Writing a book of folktales is not solo work. Rather, as I was writing the stories, I would be telling them to myself in a voice that I could hear so that the orality of the tales was retained (with some compromises to the printed page).

I must acknowledge two other people who have been great friends and mentors encouraging me and sharing their wealth of knowledge and wisdom about Jewish folklore. The first is the Dean of Jewish Folklore, Professor Dov Noy. Dov Noy’s Doctoral Dissertation under Professor Stith Thompson put Jewish Folktales on the World Folklore Map! Dov Noy founded the Israel Folktale Archives in 1955 and this major treasure, now at the University of Haifa, has collected over 35,000 Jewish folktales from the various ethnic communities in Israel. I include many tales found in the Israel Folktale Archives in my 14 books, always with citations.

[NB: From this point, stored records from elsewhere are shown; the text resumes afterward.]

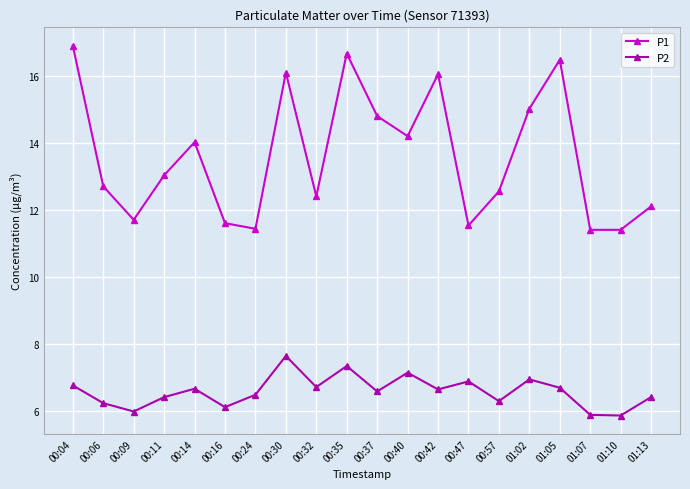

The value of P1 at 00:06 is 20.1. True or false?

False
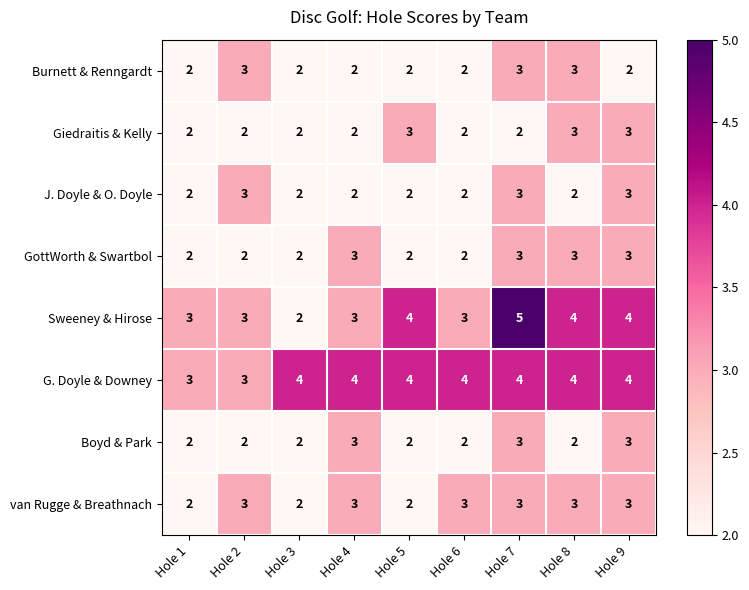

What is the sum of the Boyd & Park values at Hole 7 and Hole 6?

5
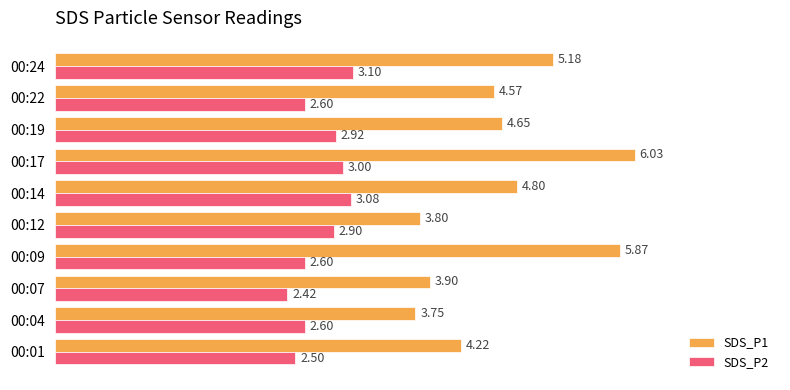

How many categories are shown in the chart?

10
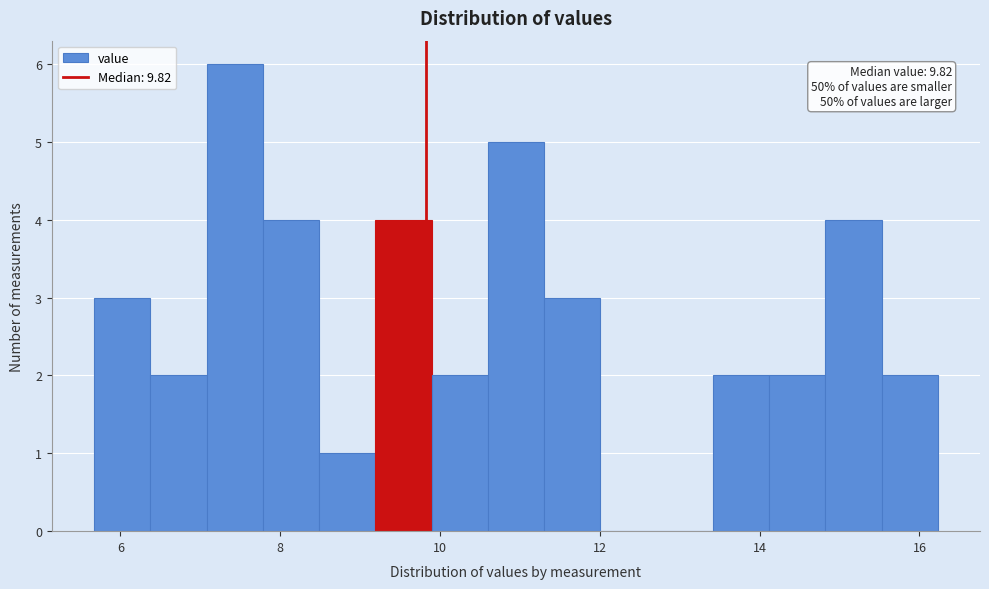

Around what value on the x-axis is the tallest bar? Give the approximate position of its centre, as read against the axis.

7.4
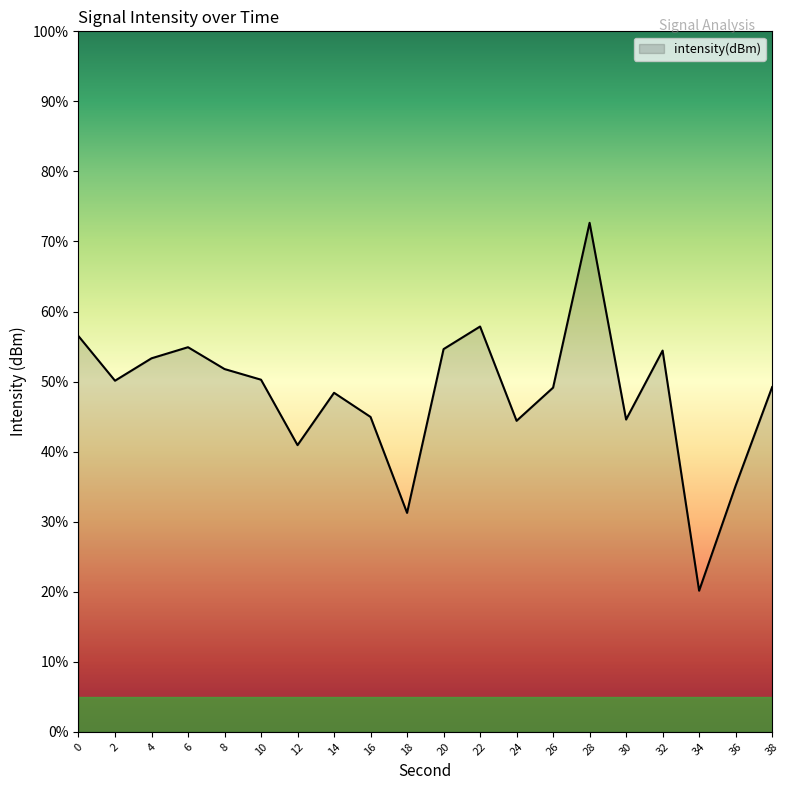

What is the minimum value shown in the chart?

20.1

I want to also recognize Folklorist-Author Howard Schwartz for his generosity of heart in encouraging me in my storytelling – both oral and written - and sharing his vast knowledge and wisdom with me.

Reading this Acceptance Speech on my behalf has been my dear friend for about 30 years: Storyteller and Author Cherie Karo Schwartz with whom I have shared many programs, both in teaching storytelling workshops and as part of performance events. We often ‘talk story’ and brainstorm ideas for teaching and telling stories. I am grateful to have Cherie – along with Arthur Kurzweil, Dov Noy and Howard Schwartz – as we journey through a storytelling life.

I am sorry I cannot be here in person to give my personal thanks to the Committee of the Talking Leaves Award and to all of you in the NSN!

I bless you that you continue to tell and write the stories you share as you journey through a storytelling life! In our lives today, we need a tsunami of stories that will ripple out into the world to create a healthier world of love, hope, kindness, laughter and peace!